━━━ INPUT DATA
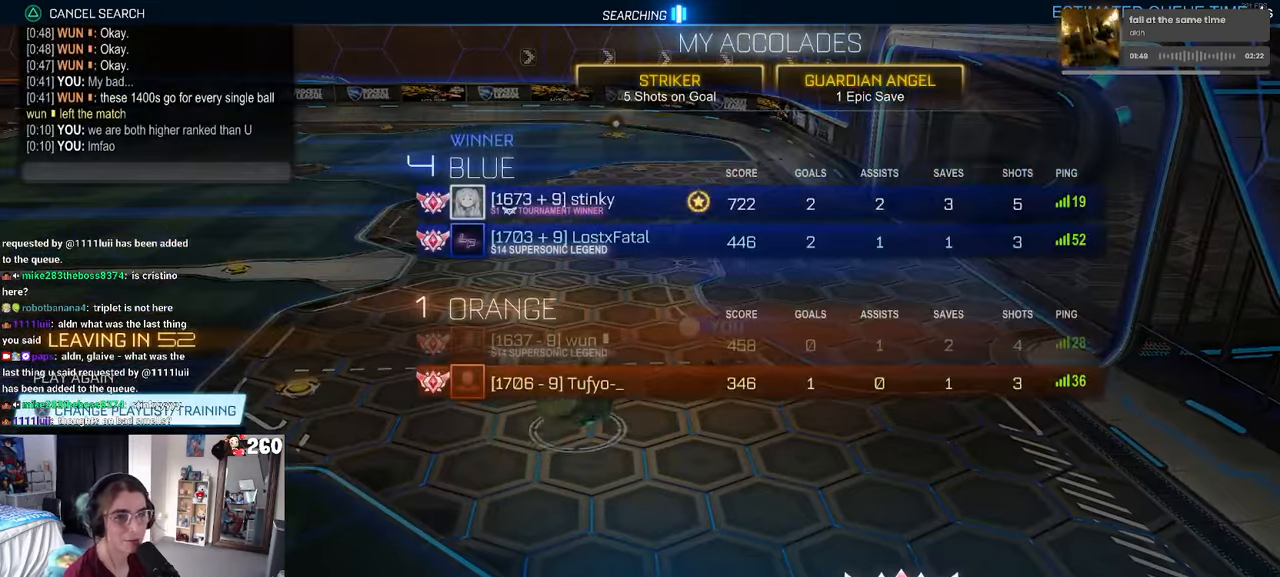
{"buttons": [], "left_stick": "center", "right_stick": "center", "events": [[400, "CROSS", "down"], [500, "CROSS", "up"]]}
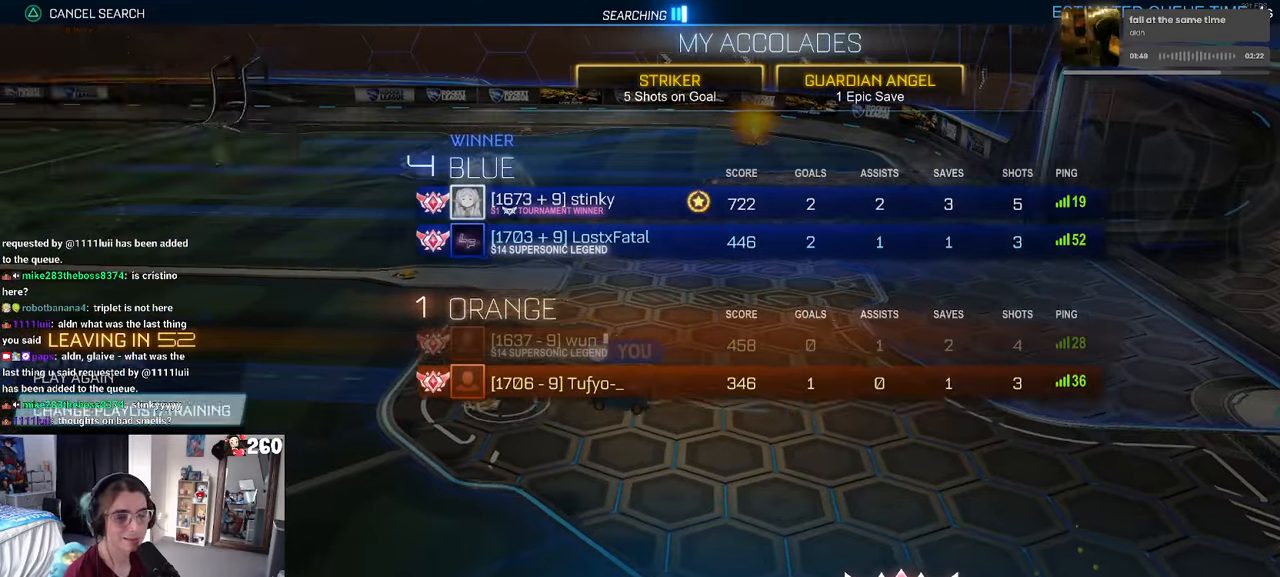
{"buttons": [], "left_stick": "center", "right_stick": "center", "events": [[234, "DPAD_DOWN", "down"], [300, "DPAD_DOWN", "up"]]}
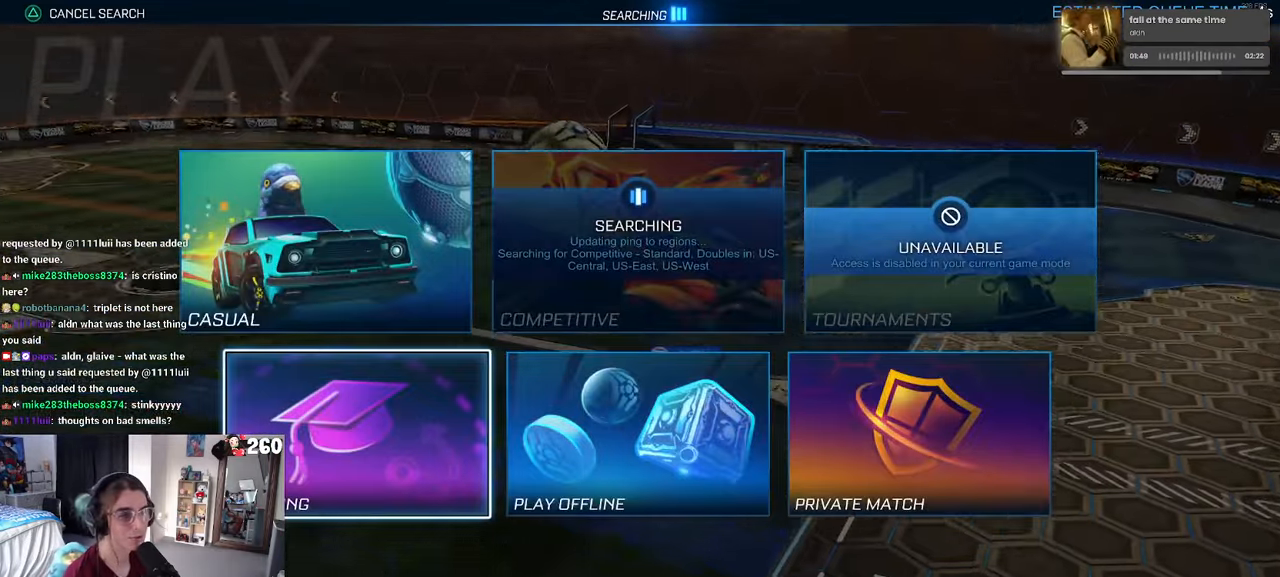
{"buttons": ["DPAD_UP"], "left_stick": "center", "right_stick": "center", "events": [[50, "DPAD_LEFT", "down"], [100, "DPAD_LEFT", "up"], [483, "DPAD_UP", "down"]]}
━━━━━━
Omitting all pictures, give the preceding listing again exactly.

- TASK RESULT -
{"buttons": [], "left_stick": "center", "right_stick": "center", "events": [[400, "CROSS", "down"], [500, "CROSS", "up"]]}
{"buttons": [], "left_stick": "center", "right_stick": "center", "events": [[234, "DPAD_DOWN", "down"], [300, "DPAD_DOWN", "up"]]}
{"buttons": ["DPAD_UP"], "left_stick": "center", "right_stick": "center", "events": [[50, "DPAD_LEFT", "down"], [100, "DPAD_LEFT", "up"], [483, "DPAD_UP", "down"]]}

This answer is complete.